Het aanpassen van een werkwoord aan het persoonlijk voornaamwoord heet 'vervoegen'. Wanneer dat in een voorspelbaar patroon gebeurt heet het een regelmatig werkwoord. Wanneer de vormen van het werkwoord onvoorspelbaar zijn is het een onregelmatig werkwoord. Het Portugees heeft regelmatige en onregelmatige werkwoorden.
Regelmatige werkwoorden
Regelmatige werkwoorden worden vervoegd volgens een vast patroon.

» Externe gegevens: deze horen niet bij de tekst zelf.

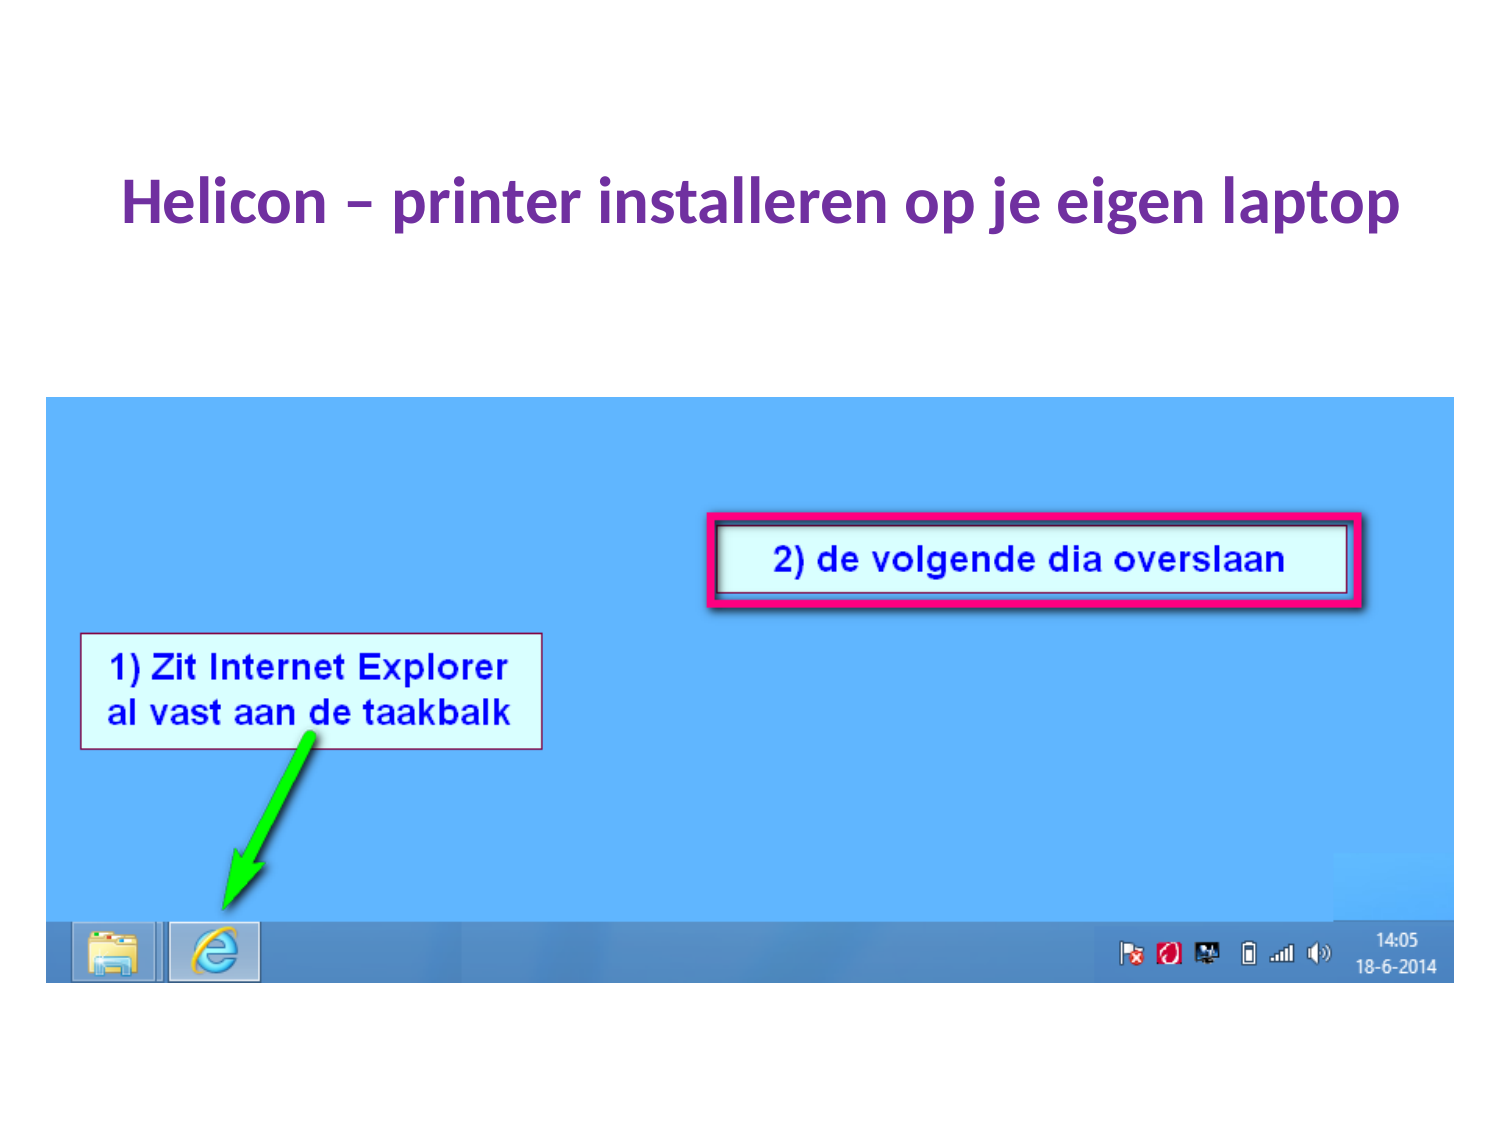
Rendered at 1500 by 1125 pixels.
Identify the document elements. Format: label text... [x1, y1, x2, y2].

text_box Helicon – printer installeren op je eigen laptop [106, 148, 1418, 244]
picture [45, 396, 1454, 984]
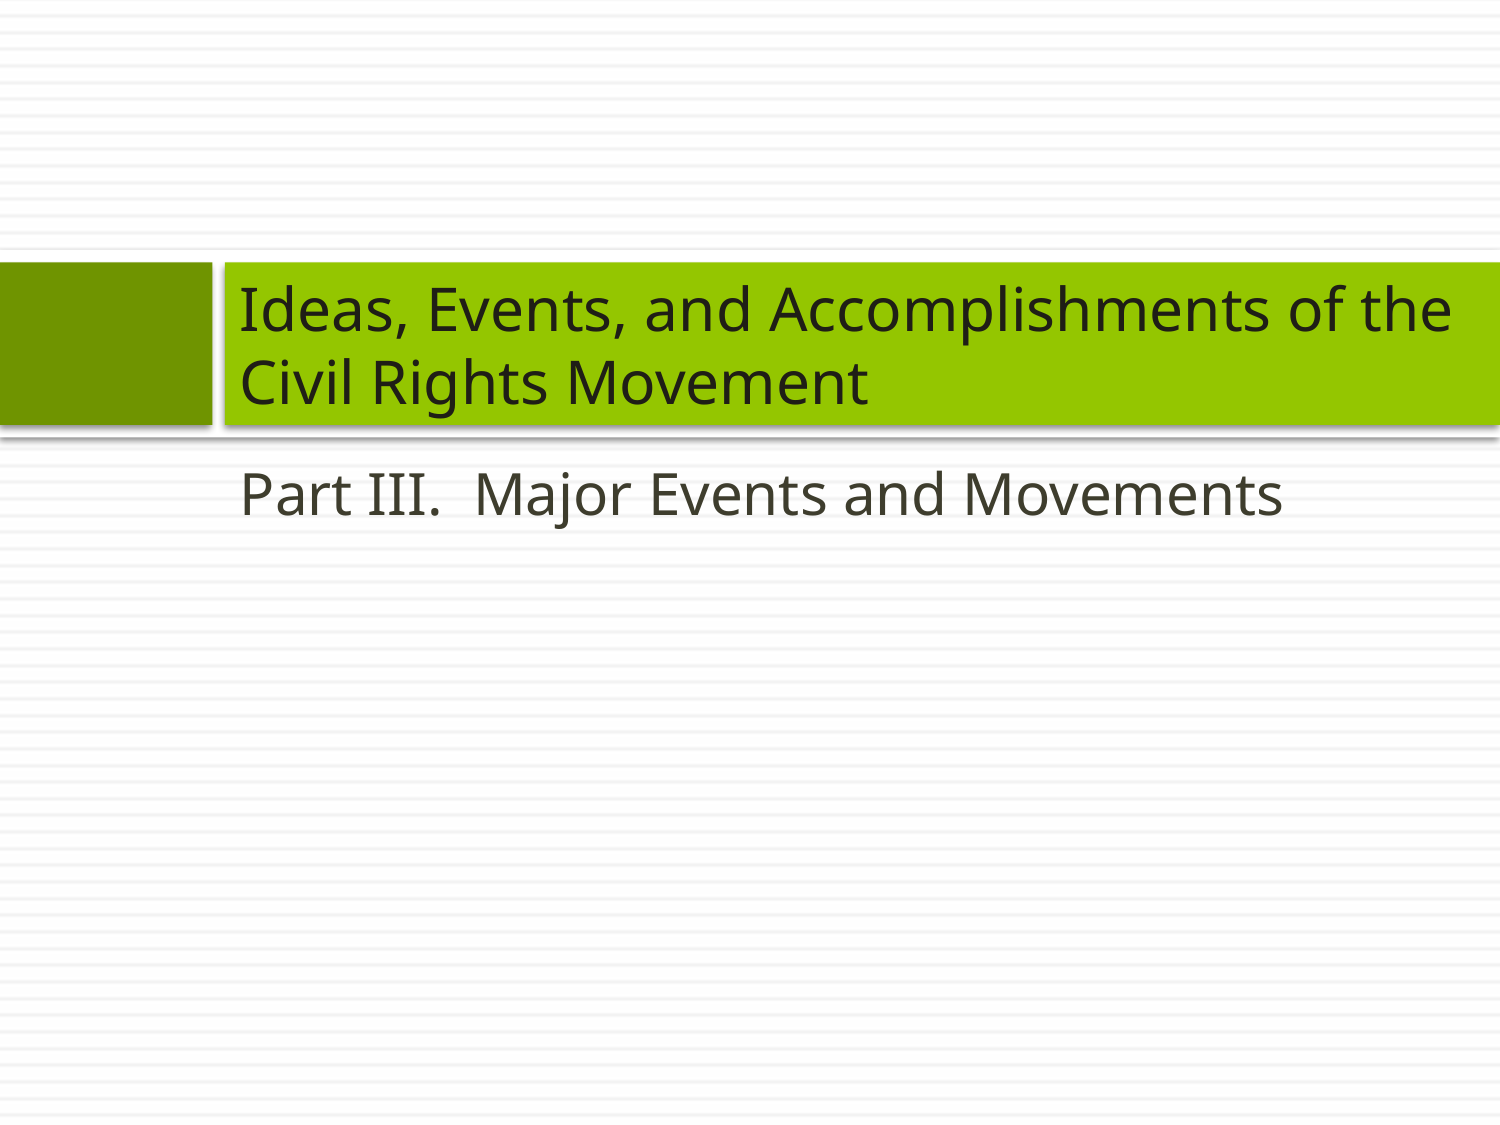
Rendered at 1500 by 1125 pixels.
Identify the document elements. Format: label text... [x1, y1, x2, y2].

Het Portugees kent 3 van die vaste patronen die ook wel 'conjugaties' genoemd worden. Je herkent de 3 conjugaties aan de uitgang van de onverbogen vorm, ook wel de 'woordenboekvorm', en de 'infinitief' genoemd. Ze eindigen respectievelijk op -ar, -er en -ir. Om het werkwoord te vervoegen moet je die uitgang er af hallen, je houdt dan de stam van het werkwoord over. Daarachter plak je verschillende uitgangen die bij de persoonlijke voornaamwoorden horen. Hieronder een voorbeeld van ieder van de 3 conjugaties:
 |
-ar |
-er |
-ir |
Infinitief |
falar |
comer |
partir |
ik / eu |
falo |
como |
parto |
jij / tu |
falas |
comes |
partes |
hij / zij / ele / ela |
fala |
come |
parte |
wij / nós |
falamos |
comemos |
partimos |
jullie / vós |
falais |
comeis |
partis |
zij / eles / elas |
falam |
comem |
partem |
Onregelmatige werkwoorden
Onregelmatige werkwoorden worden niet vervoegd volgens een vast patroon. De vervoegingen ervan zijn grillig en onvoorspelbaar. Alle vervoegingen van ieder onregelmatig werkwoord moet je dus gewoon uit je hoofd leren. Enkele vast de meest gebruikte werkwoorden in het Portugees zijn onregelmatig, Voorbeelden van onregelmatige werkwoorden zijn:
ser (zijn), estar (zijn), ter (hebben), ir (gaan), fazer (doen/maken), dizer (zeggen), ver (zien), vir (komen), poder (kunnen), querer (willen), saber (weten), trazer (brengen), dar (geven), pôr (plaatsen/leggen), sair (uitgaan/vertrekken), haver (zijn/bestaan), caber (passen), crer (geloven), ler (lezen), perder (verliezen), ouvir (horen), pedir (vragen/verzoeken), sentir (voelen), dormir (slapen), cair (vallen).